Com 10 quilos de arroz do Tipo 1, que pode ser encontrado em praticamente todos os supermercados ao preço médio de R$ 23,00 por 5 quilos (R$ 4,60 por quilo), o que somaria R$ 46,00, uma família de quatro pessoas pode almoçar um mês todo com fartura e suprir parte importante dos nutrientes necessários. Na média de 80g de arroz por dia, que expande após cozido e absorve água e/ou molhos e pode chegar a 140g, um brasileiro almoçaria 30 dias alcançando o consumo médio de 2,04 quilos por mês. São R$ 11,04 por mês por consumidor, ou R$ 0,37 por refeição.

A estimativa, dependendo do organismo governamental, é de que cada brasileiro consuma 42 quilos de arroz por ano, em base casca, ou 19,7 quilos (branco) de acordo com a Pesquisa de Orçamento Familiar (POF). Isso daria 1,65 quilos por habitante ao mês. Portanto o cálculo seria, nestes parâmetros, de um custo mensal de R$ 7,59 por mês por habitante, ou 25 centavos por almoço, todos os dias do mês.
Nenhum outro alimento da cesta básica oferece essa relação de custo x benefício.

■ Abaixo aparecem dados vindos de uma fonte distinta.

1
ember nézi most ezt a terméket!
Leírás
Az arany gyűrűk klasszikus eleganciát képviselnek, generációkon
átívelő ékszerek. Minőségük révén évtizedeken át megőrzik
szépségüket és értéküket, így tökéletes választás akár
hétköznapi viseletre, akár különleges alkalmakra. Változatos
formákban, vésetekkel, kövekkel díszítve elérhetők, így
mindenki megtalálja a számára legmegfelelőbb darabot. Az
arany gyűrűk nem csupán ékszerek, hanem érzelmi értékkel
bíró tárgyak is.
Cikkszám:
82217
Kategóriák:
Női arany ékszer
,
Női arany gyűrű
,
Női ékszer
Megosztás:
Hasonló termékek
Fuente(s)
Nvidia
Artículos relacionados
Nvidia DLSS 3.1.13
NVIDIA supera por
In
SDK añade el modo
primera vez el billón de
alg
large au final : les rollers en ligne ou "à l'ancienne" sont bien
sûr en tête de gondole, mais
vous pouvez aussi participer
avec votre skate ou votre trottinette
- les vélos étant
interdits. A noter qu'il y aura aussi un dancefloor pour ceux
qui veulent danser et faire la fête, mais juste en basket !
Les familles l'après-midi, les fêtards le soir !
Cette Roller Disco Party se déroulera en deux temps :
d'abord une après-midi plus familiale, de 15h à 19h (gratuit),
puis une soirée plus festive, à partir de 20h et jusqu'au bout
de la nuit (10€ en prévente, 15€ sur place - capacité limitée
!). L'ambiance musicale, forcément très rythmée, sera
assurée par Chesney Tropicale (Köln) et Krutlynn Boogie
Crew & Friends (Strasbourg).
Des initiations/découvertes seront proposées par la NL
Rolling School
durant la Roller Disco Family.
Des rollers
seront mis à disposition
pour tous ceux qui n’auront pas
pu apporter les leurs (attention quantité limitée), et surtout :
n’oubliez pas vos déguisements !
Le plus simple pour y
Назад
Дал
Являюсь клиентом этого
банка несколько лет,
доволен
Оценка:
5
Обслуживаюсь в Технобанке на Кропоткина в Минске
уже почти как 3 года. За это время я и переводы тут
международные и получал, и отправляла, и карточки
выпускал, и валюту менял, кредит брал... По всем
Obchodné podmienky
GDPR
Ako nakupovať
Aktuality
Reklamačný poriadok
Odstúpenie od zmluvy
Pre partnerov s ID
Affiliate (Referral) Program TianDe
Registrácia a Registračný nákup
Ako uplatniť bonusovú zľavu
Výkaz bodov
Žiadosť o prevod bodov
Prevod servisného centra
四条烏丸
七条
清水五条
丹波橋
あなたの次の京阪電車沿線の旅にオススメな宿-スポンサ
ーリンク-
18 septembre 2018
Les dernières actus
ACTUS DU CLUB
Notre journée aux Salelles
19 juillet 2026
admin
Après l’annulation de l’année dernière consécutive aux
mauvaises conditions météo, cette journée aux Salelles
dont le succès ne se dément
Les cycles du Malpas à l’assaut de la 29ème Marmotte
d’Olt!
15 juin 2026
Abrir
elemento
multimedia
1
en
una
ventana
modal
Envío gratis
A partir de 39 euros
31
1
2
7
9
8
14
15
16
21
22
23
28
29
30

Podemos mais, mas agora só queremos respeito e que o governo não atrapalhe; garanta a segurança jurídica e o direito à propriedade privada; a paz no campo para quem produz; infraestrutura para escoar as safras, condições justas para financiar a estrutura de produção, comercialização e armazenagem; um seguro agrícola que realmente supra as necessidades do sistema de produção de alimentos; condições equânimes com os parceiros-concorrentes do Mercosul para produzirmos e comercializarmos sem distorções e desvantagens competitivas; medidas que neutralizem os danos da guerra fiscal; interfira no sentido de reduzir a carga tributária que penaliza produtores e consumidores; e por fim, que realmente busque conhecer esse mundo do arroz, que faz do Brasil referência internacional por produzir um grão cuja qualidade é reconhecida mundialmente.

De resto, senhor presidente, com todo o respeito à sua condição de chefe do Executivo de nossa Nação, lhe asseguro que a cadeia produtiva seguirá cumprindo com o dever sagrado, republicano e verdadeiramente patriótico de colocar comida na mesa dos brasileiros. Democraticamente, todos os dias, faça chuva ou faça sol.